For, if this is the way H. defines "ordinary time" (and what else can "the key characteristic" be if not a defining one?), then he has no need to "show" (or, to use even more accurate translation of the verb nachweisen--to demonstrate) the derivative character of the ordinary time; such a character being presupposed in the very definition of the latter.
This is precisely why I strongly disagree with your reading of this phrase. I believe that H. here defines "ordinary time" as "a beginning-less and endless now-series".
I.e., the key characteristic of it is its being an endless and beginning-less sequence, every element of which is a now.
This is an immediately recognizable (epi-)phenomenon. I.e., H. begins with an "appearance". What remains to be demonstrated (or, proven) is that this is only an appearance; or, in other words, that this phenomenon is derivative.
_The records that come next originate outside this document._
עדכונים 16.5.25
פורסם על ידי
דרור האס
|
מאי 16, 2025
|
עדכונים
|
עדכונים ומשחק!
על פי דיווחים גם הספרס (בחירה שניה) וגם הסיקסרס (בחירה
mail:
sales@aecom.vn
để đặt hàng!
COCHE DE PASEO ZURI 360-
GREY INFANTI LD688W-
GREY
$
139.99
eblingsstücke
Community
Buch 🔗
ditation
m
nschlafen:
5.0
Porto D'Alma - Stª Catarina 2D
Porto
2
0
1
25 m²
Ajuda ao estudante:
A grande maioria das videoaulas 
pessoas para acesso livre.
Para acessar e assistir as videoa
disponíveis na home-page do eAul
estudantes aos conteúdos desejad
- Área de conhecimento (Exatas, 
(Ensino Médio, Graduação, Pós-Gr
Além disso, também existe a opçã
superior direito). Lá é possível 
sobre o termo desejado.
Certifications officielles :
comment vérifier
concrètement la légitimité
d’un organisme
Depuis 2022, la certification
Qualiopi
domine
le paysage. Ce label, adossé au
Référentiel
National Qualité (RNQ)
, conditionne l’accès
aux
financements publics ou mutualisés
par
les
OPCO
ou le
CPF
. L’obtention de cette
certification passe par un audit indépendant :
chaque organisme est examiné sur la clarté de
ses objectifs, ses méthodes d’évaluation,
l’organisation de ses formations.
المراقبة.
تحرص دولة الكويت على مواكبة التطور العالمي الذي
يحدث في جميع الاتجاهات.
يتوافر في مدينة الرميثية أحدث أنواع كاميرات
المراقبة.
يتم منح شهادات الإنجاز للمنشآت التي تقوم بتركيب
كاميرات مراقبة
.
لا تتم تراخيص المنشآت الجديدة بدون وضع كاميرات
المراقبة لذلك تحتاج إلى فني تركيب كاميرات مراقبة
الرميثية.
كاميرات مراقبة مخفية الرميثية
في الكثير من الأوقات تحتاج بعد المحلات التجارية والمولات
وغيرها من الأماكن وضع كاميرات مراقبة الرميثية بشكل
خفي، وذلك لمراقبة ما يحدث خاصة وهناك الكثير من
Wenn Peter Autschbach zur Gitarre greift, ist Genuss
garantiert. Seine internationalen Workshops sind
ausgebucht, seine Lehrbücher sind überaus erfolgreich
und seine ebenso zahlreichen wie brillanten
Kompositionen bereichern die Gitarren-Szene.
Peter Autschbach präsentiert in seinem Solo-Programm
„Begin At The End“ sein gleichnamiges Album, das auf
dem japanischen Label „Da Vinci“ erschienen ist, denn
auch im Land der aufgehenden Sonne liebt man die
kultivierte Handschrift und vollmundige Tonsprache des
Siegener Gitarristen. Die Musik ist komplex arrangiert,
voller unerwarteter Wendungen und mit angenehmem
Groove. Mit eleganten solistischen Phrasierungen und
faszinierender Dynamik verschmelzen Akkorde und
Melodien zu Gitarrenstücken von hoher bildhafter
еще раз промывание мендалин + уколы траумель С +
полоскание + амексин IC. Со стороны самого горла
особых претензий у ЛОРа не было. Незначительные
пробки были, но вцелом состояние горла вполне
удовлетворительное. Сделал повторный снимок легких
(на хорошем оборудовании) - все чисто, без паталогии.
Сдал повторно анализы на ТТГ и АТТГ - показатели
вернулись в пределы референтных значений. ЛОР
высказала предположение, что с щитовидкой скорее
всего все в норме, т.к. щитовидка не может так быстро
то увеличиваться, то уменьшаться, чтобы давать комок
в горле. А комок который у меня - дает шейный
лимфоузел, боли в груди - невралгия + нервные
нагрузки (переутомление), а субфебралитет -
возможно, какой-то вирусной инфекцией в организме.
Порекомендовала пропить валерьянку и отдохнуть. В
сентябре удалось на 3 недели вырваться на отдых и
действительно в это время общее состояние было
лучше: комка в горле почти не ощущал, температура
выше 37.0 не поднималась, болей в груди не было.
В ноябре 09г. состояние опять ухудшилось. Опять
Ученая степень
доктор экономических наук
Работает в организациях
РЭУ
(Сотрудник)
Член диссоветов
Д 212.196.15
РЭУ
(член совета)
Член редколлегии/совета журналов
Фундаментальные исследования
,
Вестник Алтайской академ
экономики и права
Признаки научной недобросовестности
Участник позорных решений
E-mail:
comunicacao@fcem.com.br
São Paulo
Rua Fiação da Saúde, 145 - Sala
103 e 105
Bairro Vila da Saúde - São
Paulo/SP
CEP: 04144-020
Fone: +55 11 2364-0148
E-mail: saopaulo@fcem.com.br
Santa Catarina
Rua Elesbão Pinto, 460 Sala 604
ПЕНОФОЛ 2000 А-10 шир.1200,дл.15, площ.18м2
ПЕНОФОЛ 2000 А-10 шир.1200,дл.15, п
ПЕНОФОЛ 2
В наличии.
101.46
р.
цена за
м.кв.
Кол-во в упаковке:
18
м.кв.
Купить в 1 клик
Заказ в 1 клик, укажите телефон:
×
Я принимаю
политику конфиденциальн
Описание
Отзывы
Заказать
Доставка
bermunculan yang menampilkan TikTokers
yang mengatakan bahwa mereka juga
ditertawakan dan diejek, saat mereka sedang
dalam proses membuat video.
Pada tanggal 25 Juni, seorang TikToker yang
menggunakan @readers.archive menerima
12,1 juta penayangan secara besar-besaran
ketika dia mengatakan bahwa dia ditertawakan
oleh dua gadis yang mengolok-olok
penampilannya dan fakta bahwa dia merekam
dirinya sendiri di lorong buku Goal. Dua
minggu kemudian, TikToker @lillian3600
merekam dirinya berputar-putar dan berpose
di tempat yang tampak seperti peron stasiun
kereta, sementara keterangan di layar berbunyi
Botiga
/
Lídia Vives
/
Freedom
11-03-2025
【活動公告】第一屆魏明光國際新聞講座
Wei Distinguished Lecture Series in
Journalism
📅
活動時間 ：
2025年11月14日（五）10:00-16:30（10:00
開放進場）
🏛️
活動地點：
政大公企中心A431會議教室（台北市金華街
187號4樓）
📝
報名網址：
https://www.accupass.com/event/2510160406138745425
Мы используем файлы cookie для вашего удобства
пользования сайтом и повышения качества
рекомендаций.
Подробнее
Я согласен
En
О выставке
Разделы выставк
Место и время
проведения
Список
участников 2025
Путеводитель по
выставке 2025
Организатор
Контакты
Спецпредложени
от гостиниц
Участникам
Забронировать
Demonstrating this is precisely the task H. sets here for the rest of the book.
Only having fulfilled this task, H. will have the right to call "temporality", which he first introduced earlier in the same section (H. 326), "originary time." For, to have a right to call anything "originary" (ursprünglich), one has to show that something does originate (entspringt) from it.
At this point (=in section 65) H. does not yet have any grounds for claiming the existence (or Zeitigung, or whatever) of originary time. He thus could not possibly introduce here ordinary time as an originary one leveled off.
I infer from this that H. here says that in ordinary time "the ecstatical character of originary time is leveled off" only in anticipation of the point in his exposition at which the originary character of--i.e., the derivation of ordinary time (defined here as an infinite sequence of nows) from--temporality, will have been demonstrated.